Headed out around 1PM and the trail here looks a lot like the C&O Canal Path near DC. I eventually saw a 19 mile marker which I took to mean 19 miles to the end of the trail and sped up a little. Let the countdown to being done begin! I was in a real industrial part south of Cleveland and running low on water, but found a working water fountain as I got closer in the city.
I had mentioned before that these kinds of trails are always a pain to follow through cities. I stayed on what looked like the obvious bike trail and ended up a few miles off course. I wasn't in the mood to mess around so I just put the destination in my phone and mounted it to my handlebars. After about 5 more miles I had made it to Lake Erie. Edgewater Park was nice and everyone was hanging out at the little beach. I relaxed for a few and relished in finishing what I set out to do... and then I had to ride 3 miles back the way I came to my hotel.
I stayed at the Drury Inn which was the only hotel I could find with a hot tub and I really wanted to sit in one to help my sore muscles. It's a really neat old building right in the middle of Cleveland and I'd highly recommend it. I brought my bike up to the room and leaned it against a wall knowing I was completely done riding it. Grabbed a shower and then went downstairs for the 3 free beers they provided for happy hour. I enjoyed a nice long soak in the hot tub before remembering how much I sweat in them, then walked down the street to Masthead brewing for drinks and demolished a full size pizza. The hotel was really cool and was the former Board of Education building and I don't think I've ever seen a hotel with stone floors compared to the same boring carpet they all have usually.
I found a nice coffee shop the next morning after a hotel breakfast, relaxed there and read my book (Devil House by John Darnielle, the lead singer of The Mountain Goats), and my Dad rolled in around 10AM to pick me up. We took a spin through the Rock and Roll Hall of Fame. He dug all the old timer stuff and I was happy to see a Pretenders exhibit and they also had a temporary rotating section with a bunch of stuff about Tiger Army. They had a lot of good stuff on the congressional hearings to censor music and clips of Frank Zappa testifying. We hit the road and made it back to DC in time for dinner.
After the Trip
I couldn't have asked for the trip to go any better. I had maybe 30 minutes of rain, no major bike problems, no injuries, and losing my wallet didn't really affect anything at all. A few thoughts in hindsight:
- Some of the paved trails are the nicest bike trails I've ever ridden. Perfectly smooth and wider than the rural roads around them.

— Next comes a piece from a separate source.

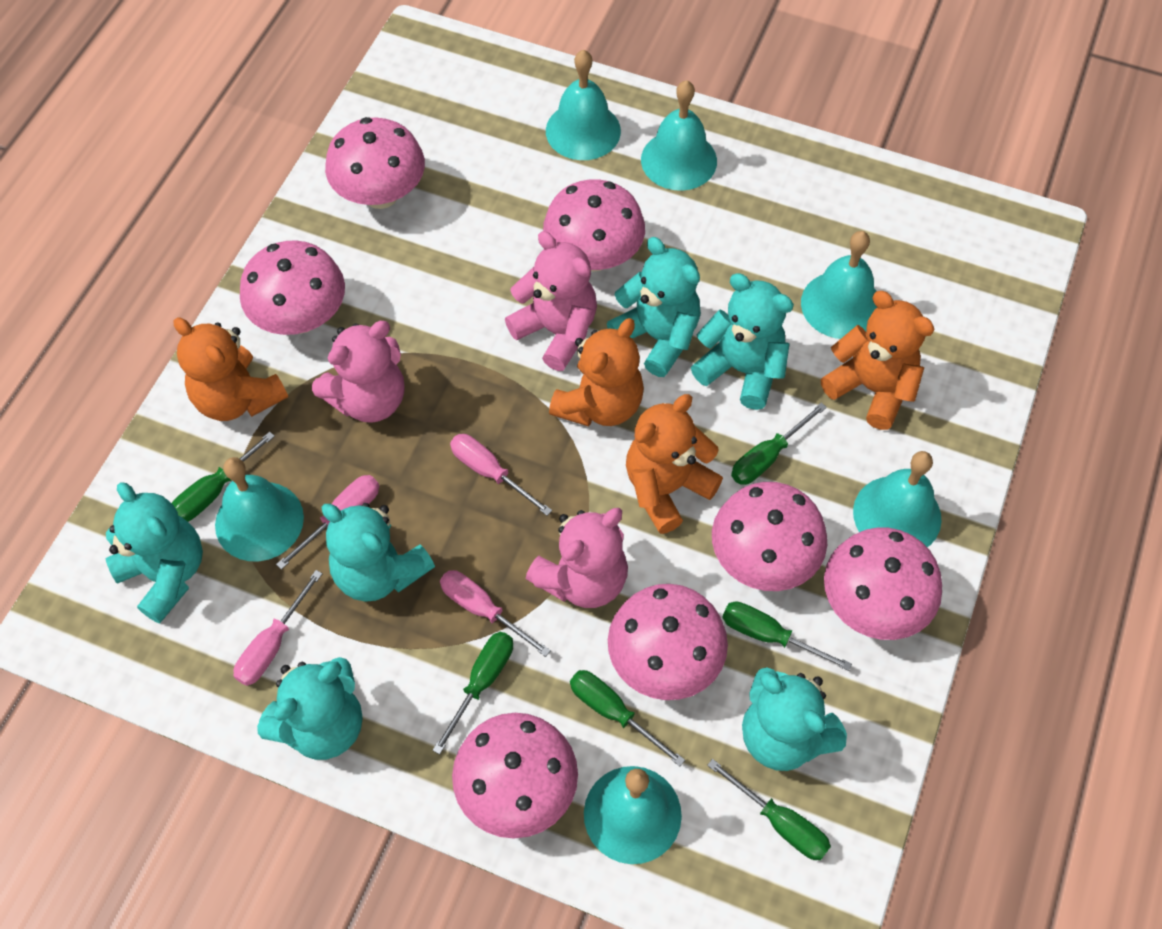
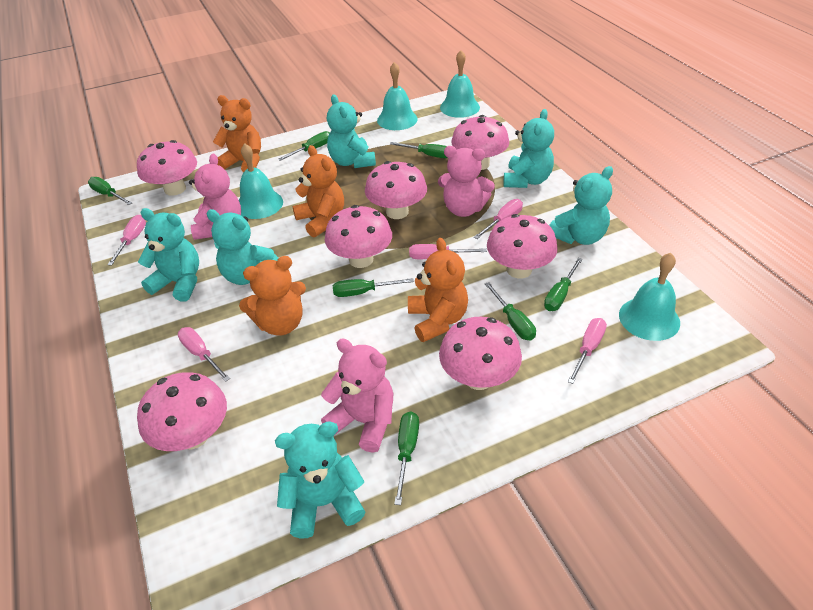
green screwdriver: 6 -> 7
pink screwdriver: 4 -> 5
turquoise bell: 6 -> 4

- The overall trail has terrible signage. Like most of these big trail projects it's lots of smaller trails connected, but there isn't really one consistent easy to see distinct sign all along it where it's needed on turns. There is kind of one, but it's a very easy to miss small green and white sign with a sticker arrow on it. Compared to the Empire State Trail with a big unique colored easy to spot sign and clear arrows it was annoying. I would have saved hours on two days if I had pre-programmed a route into my GPS so I'd suggest anyone else riding this trail do that.
- It was really nice riding solo since it let me leave really early and ride some longer days. Riding with people and drinking beers later is nice, but it was good to be able to ride as much as I wanted to and stop for breaks whenever I felt like it.
- I don't know what went wrong with how my bike was fitting on the first day, but if riding ever doesn't feel right, stop immediately and adjust things. Don't just power through. I really should have stopped to adjust my seat a few times on the first day.
- I'm not sure if there's a better option than Cedarville on a 4 day trip, but it really didn't cut it for recovering nicely after a long day on the bike.
- Pack light! In hindsight on one of my past trips, I have no idea why I needed so much stuff. What I brought on this one was just right.